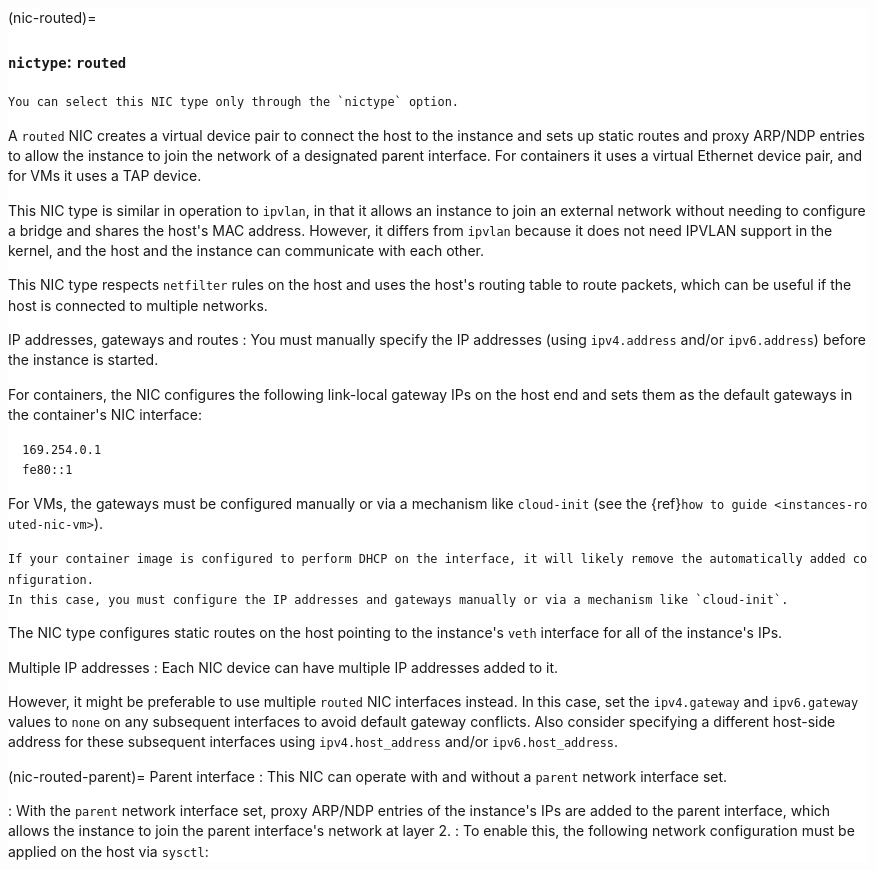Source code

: (nic-routed)=
### `nictype`: `routed`

```{note}
You can select this NIC type only through the `nictype` option.
```

A `routed` NIC creates a virtual device pair to connect the host to the instance and sets up static routes and proxy ARP/NDP entries to allow the instance to join the network of a designated parent interface.
For containers it uses a virtual Ethernet device pair, and for VMs it uses a TAP device.

This NIC type is similar in operation to `ipvlan`, in that it allows an instance to join an external network without needing to configure a bridge and shares the host's MAC address.
However, it differs from `ipvlan` because it does not need IPVLAN support in the kernel, and the host and the instance can communicate with each other.

This NIC type respects `netfilter` rules on the host and uses the host's routing table to route packets, which can be useful if the host is connected to multiple networks.

IP addresses, gateways and routes
: You must manually specify the IP addresses (using `ipv4.address` and/or `ipv6.address`) before the instance is started.

  For containers, the NIC configures the following link-local gateway IPs on the host end and sets them as the default gateways in the container's NIC interface:

      169.254.0.1
      fe80::1

  For VMs, the gateways must be configured manually or via a mechanism like `cloud-init` (see the {ref}`how to guide <instances-routed-nic-vm>`).

  ```{note}
  If your container image is configured to perform DHCP on the interface, it will likely remove the automatically added configuration.
  In this case, you must configure the IP addresses and gateways manually or via a mechanism like `cloud-init`.
  ```

  The NIC type configures static routes on the host pointing to the instance's `veth` interface for all of the instance's IPs.

Multiple IP addresses
: Each NIC device can have multiple IP addresses added to it.

  However, it might be preferable to use multiple `routed` NIC interfaces instead.
  In this case, set the `ipv4.gateway` and `ipv6.gateway` values to `none` on any subsequent interfaces to avoid default gateway conflicts.
  Also consider specifying a different host-side address for these subsequent interfaces using `ipv4.host_address` and/or `ipv6.host_address`.

(nic-routed-parent)=
Parent interface
: This NIC can operate with and without a `parent` network interface set.

: With the `parent` network interface set, proxy ARP/NDP entries of the instance's IPs are added to the parent interface, which allows the instance to join the parent interface's network at layer 2.
: To enable this, the following network configuration must be applied on the host via `sysctl`:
┄┄┄┄┄┄
What lines in the entries contain "without"? Report each one by copying it.

• [Task response]:
This NIC type is similar in operation to `ipvlan`, in that it allows an instance to join an external network without needing to configure a bridge and shares the host's MAC address.
: This NIC can operate with and without a `parent` network interface set.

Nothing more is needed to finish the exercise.